- **EXERCISE BRIEF**
Once every line in the data that follows has been checked for the word "linejoin", give only the number of lines that hold it.

Collected data entries
+++++

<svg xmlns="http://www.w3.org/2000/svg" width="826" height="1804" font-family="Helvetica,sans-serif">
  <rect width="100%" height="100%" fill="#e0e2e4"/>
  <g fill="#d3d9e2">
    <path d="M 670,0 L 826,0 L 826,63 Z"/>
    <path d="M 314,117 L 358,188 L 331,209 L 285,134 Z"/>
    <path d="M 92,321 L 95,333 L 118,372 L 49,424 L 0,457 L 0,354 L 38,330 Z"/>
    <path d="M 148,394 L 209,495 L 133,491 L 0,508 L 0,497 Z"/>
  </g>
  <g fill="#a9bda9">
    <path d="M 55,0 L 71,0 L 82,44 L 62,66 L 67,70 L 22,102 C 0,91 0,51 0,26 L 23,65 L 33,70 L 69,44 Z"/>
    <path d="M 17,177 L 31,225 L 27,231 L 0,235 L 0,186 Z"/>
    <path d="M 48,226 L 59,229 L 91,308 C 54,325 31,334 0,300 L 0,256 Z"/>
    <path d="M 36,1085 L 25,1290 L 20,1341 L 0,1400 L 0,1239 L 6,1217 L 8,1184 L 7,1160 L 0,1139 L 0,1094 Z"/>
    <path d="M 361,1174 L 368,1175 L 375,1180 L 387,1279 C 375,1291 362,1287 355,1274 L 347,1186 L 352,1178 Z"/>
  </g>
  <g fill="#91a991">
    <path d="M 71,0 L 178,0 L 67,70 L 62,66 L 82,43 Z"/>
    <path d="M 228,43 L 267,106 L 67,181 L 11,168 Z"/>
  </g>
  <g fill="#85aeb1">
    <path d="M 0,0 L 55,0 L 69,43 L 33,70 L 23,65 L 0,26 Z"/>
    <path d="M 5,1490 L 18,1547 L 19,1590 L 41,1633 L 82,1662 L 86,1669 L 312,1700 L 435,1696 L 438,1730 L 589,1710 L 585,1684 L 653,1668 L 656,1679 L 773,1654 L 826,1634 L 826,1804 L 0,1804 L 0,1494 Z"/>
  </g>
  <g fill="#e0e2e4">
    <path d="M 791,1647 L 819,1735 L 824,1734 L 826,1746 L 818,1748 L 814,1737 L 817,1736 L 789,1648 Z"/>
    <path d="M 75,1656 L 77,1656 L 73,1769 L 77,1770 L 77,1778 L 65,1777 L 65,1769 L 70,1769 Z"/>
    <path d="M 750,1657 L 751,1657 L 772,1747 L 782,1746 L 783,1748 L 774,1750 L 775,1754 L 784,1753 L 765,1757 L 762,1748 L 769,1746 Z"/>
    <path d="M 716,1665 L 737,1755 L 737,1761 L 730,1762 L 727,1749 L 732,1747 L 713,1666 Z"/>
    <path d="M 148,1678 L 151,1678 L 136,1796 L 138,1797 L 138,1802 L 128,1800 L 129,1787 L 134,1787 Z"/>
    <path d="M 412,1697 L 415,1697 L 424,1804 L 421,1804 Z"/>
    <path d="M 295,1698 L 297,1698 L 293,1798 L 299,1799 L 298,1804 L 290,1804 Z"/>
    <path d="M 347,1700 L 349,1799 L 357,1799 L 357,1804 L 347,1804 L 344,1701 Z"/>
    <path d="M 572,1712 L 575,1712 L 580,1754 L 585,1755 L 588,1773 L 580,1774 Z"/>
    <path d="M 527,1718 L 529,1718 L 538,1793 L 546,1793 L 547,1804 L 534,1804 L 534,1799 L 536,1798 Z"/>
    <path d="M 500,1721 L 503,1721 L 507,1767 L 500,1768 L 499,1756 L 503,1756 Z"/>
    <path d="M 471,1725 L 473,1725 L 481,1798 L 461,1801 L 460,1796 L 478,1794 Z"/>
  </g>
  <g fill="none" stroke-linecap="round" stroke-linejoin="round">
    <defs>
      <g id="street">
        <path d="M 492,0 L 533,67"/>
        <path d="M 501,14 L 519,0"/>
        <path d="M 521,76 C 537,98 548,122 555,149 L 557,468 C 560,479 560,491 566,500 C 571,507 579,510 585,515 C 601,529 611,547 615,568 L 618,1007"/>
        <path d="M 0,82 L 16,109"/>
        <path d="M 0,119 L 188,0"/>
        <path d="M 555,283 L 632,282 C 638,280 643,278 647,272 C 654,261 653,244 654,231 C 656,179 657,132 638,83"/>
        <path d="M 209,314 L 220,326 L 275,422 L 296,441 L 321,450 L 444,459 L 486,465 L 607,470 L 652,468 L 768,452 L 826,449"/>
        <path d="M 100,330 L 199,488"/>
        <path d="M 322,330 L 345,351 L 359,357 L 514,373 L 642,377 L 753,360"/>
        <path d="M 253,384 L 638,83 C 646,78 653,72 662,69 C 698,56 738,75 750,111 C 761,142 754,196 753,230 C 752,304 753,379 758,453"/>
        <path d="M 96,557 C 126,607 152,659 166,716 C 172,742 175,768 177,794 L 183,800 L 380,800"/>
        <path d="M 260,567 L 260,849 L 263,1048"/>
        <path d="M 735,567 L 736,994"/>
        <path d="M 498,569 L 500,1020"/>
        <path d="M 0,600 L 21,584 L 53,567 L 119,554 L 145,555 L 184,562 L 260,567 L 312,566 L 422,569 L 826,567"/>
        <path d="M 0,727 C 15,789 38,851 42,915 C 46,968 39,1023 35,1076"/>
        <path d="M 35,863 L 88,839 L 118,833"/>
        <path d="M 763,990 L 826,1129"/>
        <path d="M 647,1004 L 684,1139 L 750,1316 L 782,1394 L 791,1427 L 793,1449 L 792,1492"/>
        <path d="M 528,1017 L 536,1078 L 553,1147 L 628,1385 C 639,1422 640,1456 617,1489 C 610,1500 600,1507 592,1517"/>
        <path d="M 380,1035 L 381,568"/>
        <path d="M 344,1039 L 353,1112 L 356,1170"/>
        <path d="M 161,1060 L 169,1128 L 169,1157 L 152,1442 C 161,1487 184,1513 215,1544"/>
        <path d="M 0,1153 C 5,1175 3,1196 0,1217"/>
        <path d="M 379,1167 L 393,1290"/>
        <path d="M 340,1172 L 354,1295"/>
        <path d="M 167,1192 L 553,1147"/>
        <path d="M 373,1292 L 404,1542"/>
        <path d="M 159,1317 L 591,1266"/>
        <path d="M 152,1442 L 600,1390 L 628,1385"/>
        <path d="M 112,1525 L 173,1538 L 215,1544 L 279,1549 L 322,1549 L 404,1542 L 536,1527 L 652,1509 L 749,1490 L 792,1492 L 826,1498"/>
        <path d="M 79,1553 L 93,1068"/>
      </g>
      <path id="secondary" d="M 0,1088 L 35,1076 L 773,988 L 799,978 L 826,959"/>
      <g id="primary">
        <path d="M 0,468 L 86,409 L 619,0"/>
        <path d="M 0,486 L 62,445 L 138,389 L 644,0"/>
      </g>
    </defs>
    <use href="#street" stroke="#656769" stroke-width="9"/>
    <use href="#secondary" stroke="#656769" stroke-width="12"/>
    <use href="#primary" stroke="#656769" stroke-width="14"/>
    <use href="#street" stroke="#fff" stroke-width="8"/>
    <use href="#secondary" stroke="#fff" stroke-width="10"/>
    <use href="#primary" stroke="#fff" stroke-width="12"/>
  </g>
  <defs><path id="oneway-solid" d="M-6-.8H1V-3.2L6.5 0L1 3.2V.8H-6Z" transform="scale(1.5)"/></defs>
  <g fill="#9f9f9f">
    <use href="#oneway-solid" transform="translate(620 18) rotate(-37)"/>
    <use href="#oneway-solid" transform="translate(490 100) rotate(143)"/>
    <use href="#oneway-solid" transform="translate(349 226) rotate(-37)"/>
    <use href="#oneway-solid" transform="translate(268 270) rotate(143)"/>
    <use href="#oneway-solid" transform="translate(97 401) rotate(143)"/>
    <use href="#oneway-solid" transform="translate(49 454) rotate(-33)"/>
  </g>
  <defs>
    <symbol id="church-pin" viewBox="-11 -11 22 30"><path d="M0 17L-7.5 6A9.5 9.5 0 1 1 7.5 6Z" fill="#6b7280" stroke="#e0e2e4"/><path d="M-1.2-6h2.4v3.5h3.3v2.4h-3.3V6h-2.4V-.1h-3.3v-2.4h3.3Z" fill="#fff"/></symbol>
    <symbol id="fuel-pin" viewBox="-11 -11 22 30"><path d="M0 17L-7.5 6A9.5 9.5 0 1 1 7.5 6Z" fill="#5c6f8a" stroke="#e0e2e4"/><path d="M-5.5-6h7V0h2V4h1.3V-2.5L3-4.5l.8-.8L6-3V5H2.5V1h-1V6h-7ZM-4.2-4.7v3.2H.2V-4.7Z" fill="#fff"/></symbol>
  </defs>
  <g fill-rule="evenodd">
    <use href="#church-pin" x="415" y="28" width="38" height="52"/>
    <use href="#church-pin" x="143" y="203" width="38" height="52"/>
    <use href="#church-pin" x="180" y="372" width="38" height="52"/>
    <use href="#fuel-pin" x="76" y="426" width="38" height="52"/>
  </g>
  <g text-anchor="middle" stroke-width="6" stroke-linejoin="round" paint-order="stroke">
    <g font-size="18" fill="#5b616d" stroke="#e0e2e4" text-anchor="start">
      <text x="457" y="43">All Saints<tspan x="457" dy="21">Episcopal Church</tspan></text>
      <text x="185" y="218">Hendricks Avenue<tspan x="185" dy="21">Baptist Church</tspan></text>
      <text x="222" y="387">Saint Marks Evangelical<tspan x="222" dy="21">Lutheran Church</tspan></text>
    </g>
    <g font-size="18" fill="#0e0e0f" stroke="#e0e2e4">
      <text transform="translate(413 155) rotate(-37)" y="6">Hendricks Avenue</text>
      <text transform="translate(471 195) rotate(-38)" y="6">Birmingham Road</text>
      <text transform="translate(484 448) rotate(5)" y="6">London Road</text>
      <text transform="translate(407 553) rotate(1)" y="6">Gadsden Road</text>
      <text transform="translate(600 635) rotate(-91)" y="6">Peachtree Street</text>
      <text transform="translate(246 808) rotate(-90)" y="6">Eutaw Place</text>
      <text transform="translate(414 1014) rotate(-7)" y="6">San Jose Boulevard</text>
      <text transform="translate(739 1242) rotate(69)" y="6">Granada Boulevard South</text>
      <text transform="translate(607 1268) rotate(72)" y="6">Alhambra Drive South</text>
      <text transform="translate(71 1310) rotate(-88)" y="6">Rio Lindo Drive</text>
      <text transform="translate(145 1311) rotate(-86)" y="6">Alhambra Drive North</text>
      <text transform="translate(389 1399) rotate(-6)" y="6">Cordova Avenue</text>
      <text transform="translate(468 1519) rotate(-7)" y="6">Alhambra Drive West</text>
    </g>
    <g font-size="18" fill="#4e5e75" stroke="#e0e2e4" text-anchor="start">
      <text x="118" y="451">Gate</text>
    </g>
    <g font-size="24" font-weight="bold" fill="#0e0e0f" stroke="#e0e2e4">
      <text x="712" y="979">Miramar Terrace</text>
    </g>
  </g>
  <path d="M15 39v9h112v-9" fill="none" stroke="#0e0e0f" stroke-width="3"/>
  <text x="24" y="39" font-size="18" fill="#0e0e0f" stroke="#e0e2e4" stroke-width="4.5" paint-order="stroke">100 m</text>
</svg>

+++++

- **ANSWER SECTION**
2